Another solution is to add a completely new interface.
The engine will have new `upgrade` and `downgrade` methods, and
SQLAlchemy will have a new engine.migrate module, with custom Visitors
for migration events.
You can migrate a MetaData or single Tables.
For starters, its an entirely
in-memory system - if you have hundreds of migration scripts its quite
cumbersome to read them all into memory for a single migration.
The idea was to use functions, and not scripts.
I would add the migration functions in the same module where the
metadata is defined.
I don't see problems with this.
Only a single function is called at one time.

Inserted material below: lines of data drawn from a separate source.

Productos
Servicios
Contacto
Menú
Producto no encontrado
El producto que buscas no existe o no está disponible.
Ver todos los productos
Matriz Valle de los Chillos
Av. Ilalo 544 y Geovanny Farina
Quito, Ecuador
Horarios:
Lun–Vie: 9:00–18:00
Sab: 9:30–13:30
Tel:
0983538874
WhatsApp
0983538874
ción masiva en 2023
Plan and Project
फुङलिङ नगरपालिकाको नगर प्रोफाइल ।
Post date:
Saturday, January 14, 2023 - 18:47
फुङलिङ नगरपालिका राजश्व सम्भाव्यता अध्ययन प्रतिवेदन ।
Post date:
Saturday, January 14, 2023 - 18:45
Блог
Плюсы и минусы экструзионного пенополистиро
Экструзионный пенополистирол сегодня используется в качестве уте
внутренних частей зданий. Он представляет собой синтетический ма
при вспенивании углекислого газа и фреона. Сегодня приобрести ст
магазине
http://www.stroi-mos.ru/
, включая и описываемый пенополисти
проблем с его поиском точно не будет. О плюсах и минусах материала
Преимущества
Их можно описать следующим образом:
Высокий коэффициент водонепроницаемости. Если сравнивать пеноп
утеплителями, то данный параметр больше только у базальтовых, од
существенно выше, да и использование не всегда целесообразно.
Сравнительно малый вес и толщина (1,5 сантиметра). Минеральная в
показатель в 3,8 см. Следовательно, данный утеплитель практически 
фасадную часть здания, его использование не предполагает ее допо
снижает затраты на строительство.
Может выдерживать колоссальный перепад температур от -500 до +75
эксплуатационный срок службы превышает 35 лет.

Similarly, the concept of a version as an integer number is not really
flexible enough -
The idea was to keep it simple.
I would like to investigate the creation of migration
scripts between branches as well.
The version can then be a string, but it needs to sortable (see
setuptool as an example).
The mechanism of schema versioning is
not at all something that belongs in SQLAlchemy core.
Yes.
But it is a simple metadata.
It can also be stored in the `info` dictionary (and this is what I plan
to do if I have to write the support by myself).
I would like to implement an alternate version of Migrate at some point
as an example or recipe - the ALTER constructs themselves could eventually
live within SQLAlchemy.schema, since those are non-controversial atomic
units of functionality.
+1
The versioning would be a simple script system that starts with the
integer version but could later work off of md5 hashes perhaps - but
this would just be a usage recipe, that like the PostGIS example would
launch into a real product. the main point would be that the scripting
system would be cleanly separated from the system of interaction with the
database.
The existing Migrate project is burdened by three things - the
monkeypatching legacy of older SQLA versions, an overly rigid and complex
system of creating engines that makes it almost impossible to control
the transactional scope of a migration, and its superfluous features,
namely the whole schema comparison system that I could do without.
Another problem, for me, is that migration scripts apply to the whole
database (unless I'm missing something - I have only read the
documentation and some of the code).
However in my projects I have several metadata objects.
Some of these metadata objects are defined in external packages.
This is the reason why I think that migration should be implemented as
normal callback functions.
And it should possible to register several event listeners on the same
event, so that an application can add its own behaviour when a schema in
an external package is upgraded/downgraded.